**To-do item:** Rewrite the text of every record below with "Right Side Clear" replaced by "Passenger Side Clear" wherever it appears, keeping everything else unchanged. Omit the pictures from your answer.

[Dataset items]

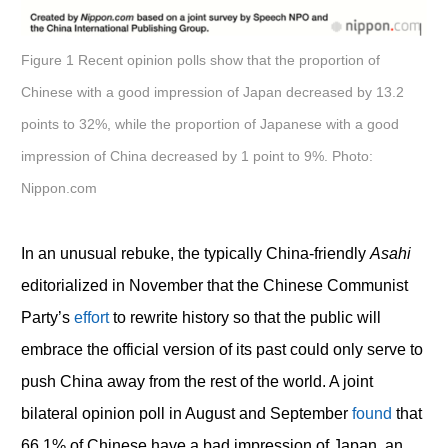
Figure 1 Recent opinion polls show that the proportion of
Chinese with a good impression of Japan decreased by 13.2
points to 32%, while the proportion of Japanese with a good
impression of China decreased by 1 point to 9%. Photo:
Nippon.com
In an unusual rebuke, the typically China-friendly
Asahi
editorialized in November that the Chinese Communist
Party’s
effort
to rewrite history so that the public will
embrace the official version of its past could only serve to
push China away from the rest of the world. A joint
bilateral opinion poll in August and September
found
that
66.1% of Chinese have a bad impression of Japan, an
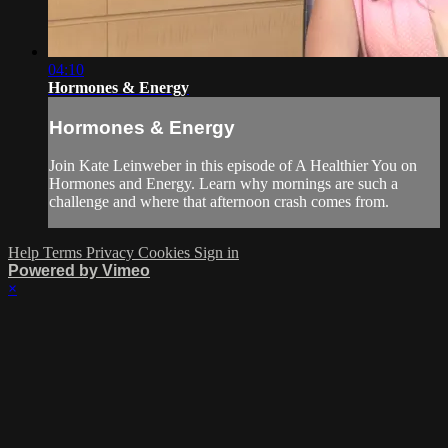
04:10
Hormones & Energy
Hormones & Energy
Join Kate Leinweber in this episode of A Healthier You on
Hormones and Energy. Learn why mornings are such a
challenge and where that afternoon crash comes from.
Help
Terms
Privacy
Cookies
Sign in
Powered by Vimeo
×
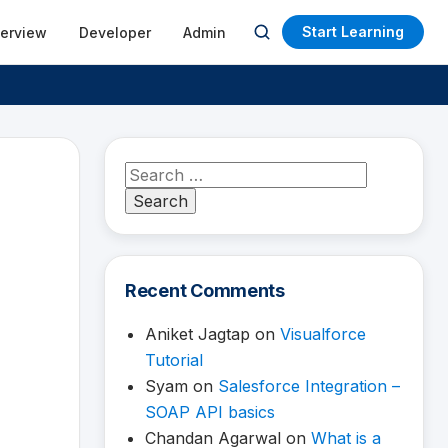
Start Learning
terview
Developer
Admin
Open
search
Search
for:
Recent Comments
Aniket Jagtap
on
Visualforce
Tutorial
Syam
on
Salesforce Integration –
SOAP API basics
Chandan Agarwal
on
What is a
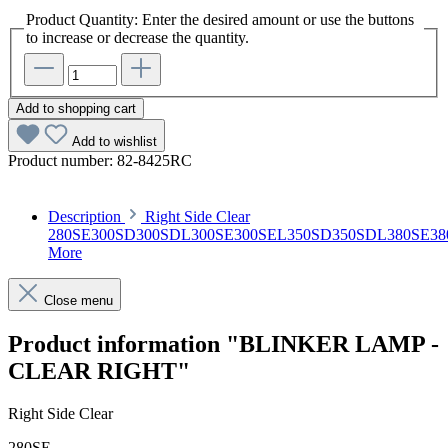
Product Quantity: Enter the desired amount or use the buttons
to increase or decrease the quantity.
Add to shopping cart
Add to wishlist
Product number:
82-8425RC
Description
Right Side Clear
280SE300SD300SDL300SE300SEL350SD350SDL380SE38
More
Close menu
Product information "BLINKER LAMP -
CLEAR RIGHT"
Right Side Clear
280SE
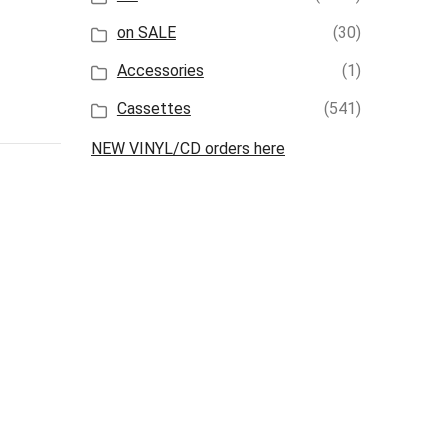
on SALE
(30)
Accessories
(1)
Cassettes
(541)
NEW VINYL/CD orders here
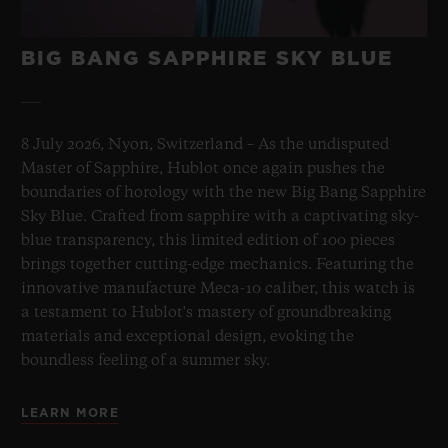
BIG BANG SAPPHIRE SKY BLUE
8 July 2026, Nyon, Switzerland – As the undisputed
Master of Sapphire, Hublot once again pushes the
boundaries of horology with the new Big Bang Sapphire
Sky Blue. Crafted from sapphire with a captivating sky-
blue transparency, this limited edition of 100 pieces
brings together cutting-edge mechanics. Featuring the
innovative manufacture Meca-10 caliber, this watch is
a testament to Hublot's mastery of groundbreaking
materials and exceptional design, evoking the
boundless feeling of a summer sky.
LEARN MORE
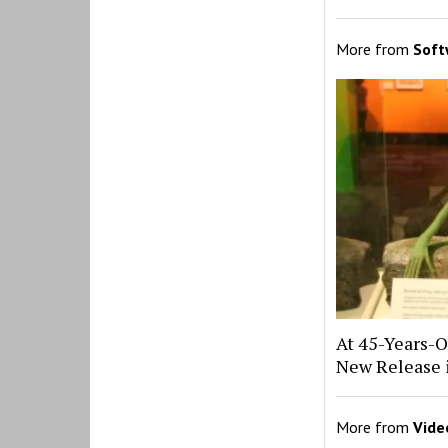
More from
Soft
At 45-Years-O
New Release 
More from
Vide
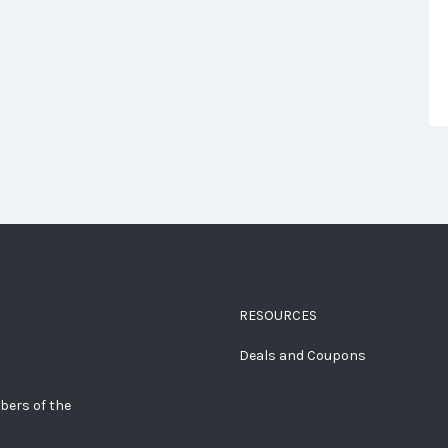
RESOURCES
Deals and Coupons
bers of the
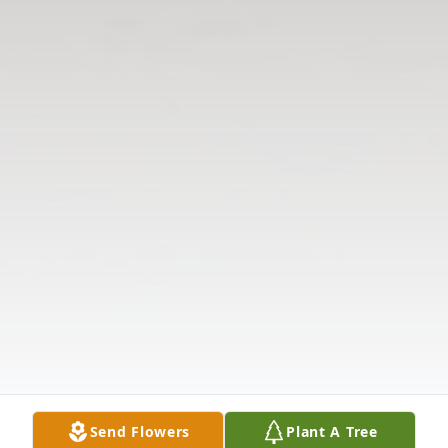
Send Flowers
Plant A Tree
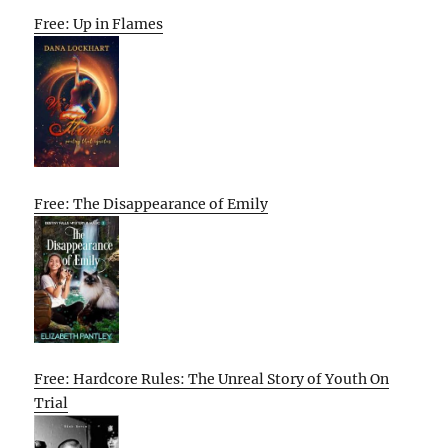
Free: Up in Flames
Free: The Disappearance of Emily
Free: Hardcore Rules: The Unreal Story of Youth On
Trial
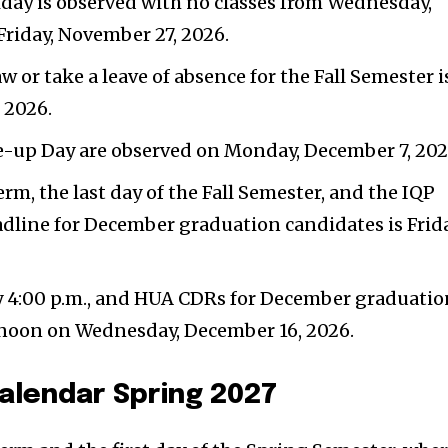
day is observed with no classes from Wednesday,
Friday, November 27, 2026.
w or take a leave of absence for the Fall Semester i
 2026.
-up Day are observed on Monday, December 7, 202
erm, the last day of the Fall Semester, and the IQP
ine for December graduation candidates is Frida
by 4:00 p.m., and HUA CDRs for December graduati
 noon on Wednesday, December 16, 2026.
alendar Spring 2027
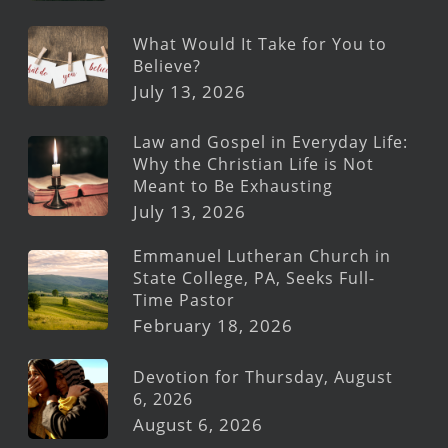
What Would It Take for You to
Believe?
July 13, 2026
Law and Gospel in Everyday Life:
Why the Christian Life is Not
Meant to Be Exhausting
July 13, 2026
Emmanuel Lutheran Church in
State College, PA, Seeks Full-
Time Pastor
February 18, 2026
Devotion for Thursday, August
6, 2026
August 6, 2026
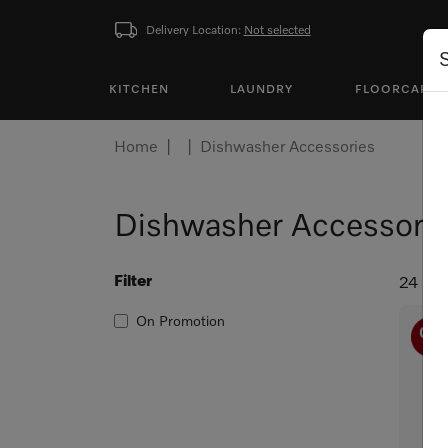
Delivery Location:
Not selected
KITCHEN
LAUNDRY
FLOORCARE
Home
Dishwasher Accessories
Dishwasher Accessori
Filter
24 pro
On Promotion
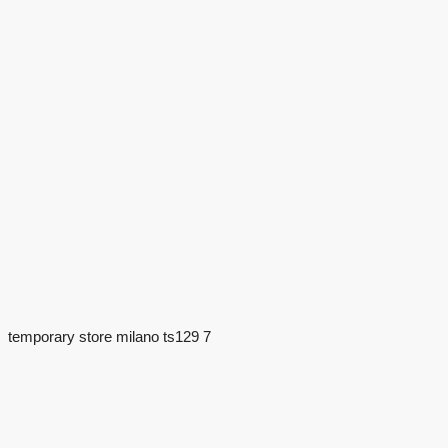
temporary store milano ts129 7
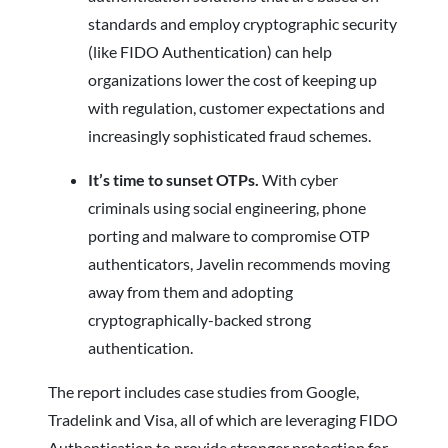
standards and employ cryptographic security
(like FIDO Authentication) can help
organizations lower the cost of keeping up
with regulation, customer expectations and
increasingly sophisticated fraud schemes.
It’s time to sunset OTPs.
With cyber
criminals using social engineering, phone
porting and malware to compromise OTP
authenticators, Javelin recommends moving
away from them and adopting
cryptographically-backed strong
authentication.
The report includes case studies from Google,
Tradelink and Visa, all of which are leveraging FIDO
Authentication to provide stronger protection for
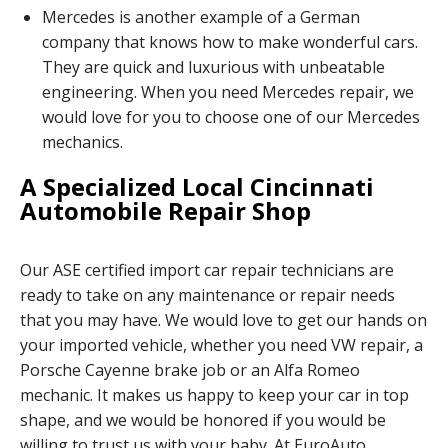
Mercedes is another example of a German
company that knows how to make wonderful cars.
They are quick and luxurious with unbeatable
engineering. When you need Mercedes repair, we
would love for you to choose one of our Mercedes
mechanics.
A Specialized Local Cincinnati
Automobile Repair Shop
Our ASE certified import car repair technicians are
ready to take on any maintenance or repair needs
that you may have. We would love to get our hands on
your imported vehicle, whether you need VW repair, a
Porsche Cayenne brake job or an Alfa Romeo
mechanic. It makes us happy to keep your car in top
shape, and we would be honored if you would be
willing to trust us with your baby. At EuroAuto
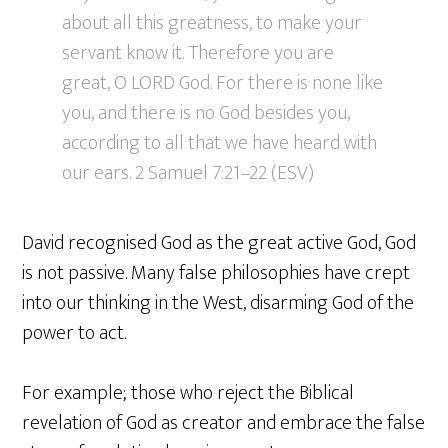
about all this greatness, to make your
servant know it. Therefore you are
great, O LORD God. For there is none like
you, and there is no God besides you,
according to all that we have heard with
our ears. 2 Samuel 7:21–22 (ESV)
David recognised God as the great active God, God
is not passive. Many false philosophies have crept
into our thinking in the West, disarming God of the
power to act.
For example; those who reject the Biblical
revelation of God as creator and embrace the false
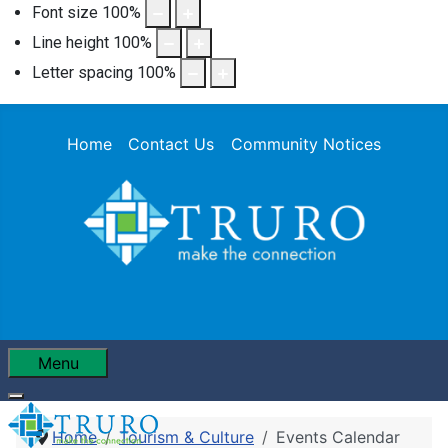
Font size
100
%
Line height
100
%
Letter spacing
100
%
Home
Contact Us
Community Notices
Menu
Home
Tourism & Culture
Events Calendar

**Task output:**
Figure 1 Recent opinion polls show that the proportion of
Chinese with a good impression of Japan decreased by 13.2
points to 32%, while the proportion of Japanese with a good
impression of China decreased by 1 point to 9%. Photo:
Nippon.com
In an unusual rebuke, the typically China-friendly
Asahi
editorialized in November that the Chinese Communist
Party’s
effort
to rewrite history so that the public will
embrace the official version of its past could only serve to
push China away from the rest of the world. A joint
bilateral opinion poll in August and September
found
that
66.1% of Chinese have a bad impression of Japan, an
04:10
Hormones & Energy
Hormones & Energy
Join Kate Leinweber in this episode of A Healthier You on
Hormones and Energy. Learn why mornings are such a
challenge and where that afternoon crash comes from.
Help
Terms
Privacy
Cookies
Sign in
Powered by Vimeo
×
Start Learning
terview
Developer
Admin
Open
search
Search
for:
Recent Comments
Aniket Jagtap
on
Visualforce
Tutorial
Syam
on
Salesforce Integration –
SOAP API basics
Chandan Agarwal
on
What is a
Product Quantity: Enter the desired amount or use the buttons
to increase or decrease the quantity.
Add to shopping cart
Add to wishlist
Product number:
82-8425RC
Description
Passenger Side Clear
280SE300SD300SDL300SE300SEL350SD350SDL380SE38
More
Close menu
Product information "BLINKER LAMP -
CLEAR RIGHT"
Passenger Side Clear
280SE
on SALE
(30)
Accessories
(1)
Cassettes
(541)
NEW VINYL/CD orders here
BIG BANG SAPPHIRE SKY BLUE
8 July 2026, Nyon, Switzerland – As the undisputed
Master of Sapphire, Hublot once again pushes the
boundaries of horology with the new Big Bang Sapphire
Sky Blue. Crafted from sapphire with a captivating sky-
blue transparency, this limited edition of 100 pieces
brings together cutting-edge mechanics. Featuring the
innovative manufacture Meca-10 caliber, this watch is
a testament to Hublot's mastery of groundbreaking
materials and exceptional design, evoking the
boundless feeling of a summer sky.
LEARN MORE
More from
Soft
At 45-Years-O
New Release 
More from
Vide
RESOURCES
Deals and Coupons
bers of the
Send Flowers
Plant A Tree
Free: Up in Flames
Free: The Disappearance of Emily
Free: Hardcore Rules: The Unreal Story of Youth On
Trial
day is observed with no classes from Wednesday,
Friday, November 27, 2026.
w or take a leave of absence for the Fall Semester i
 2026.
-up Day are observed on Monday, December 7, 202
erm, the last day of the Fall Semester, and the IQP
ine for December graduation candidates is Frida
by 4:00 p.m., and HUA CDRs for December graduati
 noon on Wednesday, December 16, 2026.
alendar Spring 2027
What Would It Take for You to
Believe?
July 13, 2026
Law and Gospel in Everyday Life:
Why the Christian Life is Not
Meant to Be Exhausting
July 13, 2026
Emmanuel Lutheran Church in
State College, PA, Seeks Full-
Time Pastor
February 18, 2026
Devotion for Thursday, August
6, 2026
August 6, 2026
Delivery Location:
Not selected
KITCHEN
LAUNDRY
FLOORCARE
Home
Dishwasher Accessories
Dishwasher Accessori
Filter
24 pro
On Promotion
temporary store milano ts129 7
standards and employ cryptographic security
(like FIDO Authentication) can help
organizations lower the cost of keeping up
with regulation, customer expectations and
increasingly sophisticated fraud schemes.
It’s time to sunset OTPs.
With cyber
criminals using social engineering, phone
porting and malware to compromise OTP
authenticators, Javelin recommends moving
away from them and adopting
cryptographically-backed strong
authentication.
The report includes case studies from Google,
Tradelink and Visa, all of which are leveraging FIDO
Authentication to provide stronger protection for
Mercedes is another example of a German
company that knows how to make wonderful cars.
They are quick and luxurious with unbeatable
engineering. When you need Mercedes repair, we
would love for you to choose one of our Mercedes
mechanics.
A Specialized Local Cincinnati
Automobile Repair Shop
Our ASE certified import car repair technicians are
ready to take on any maintenance or repair needs
that you may have. We would love to get our hands on
your imported vehicle, whether you need VW repair, a
Porsche Cayenne brake job or an Alfa Romeo
mechanic. It makes us happy to keep your car in top
shape, and we would be honored if you would be
willing to trust us with your baby. At EuroAuto
about all this greatness, to make your
servant know it. Therefore you are
great, O LORD God. For there is none like
you, and there is no God besides you,
according to all that we have heard with
our ears. 2 Samuel 7:21–22 (ESV)
David recognised God as the great active God, God
is not passive. Many false philosophies have crept
into our thinking in the West, disarming God of the
power to act.
For example; those who reject the Biblical
revelation of God as creator and embrace the false
Font size
100
%
Line height
100
%
Letter spacing
100
%
Home
Contact Us
Community Notices
Menu
Home
Tourism & Culture
Events Calendar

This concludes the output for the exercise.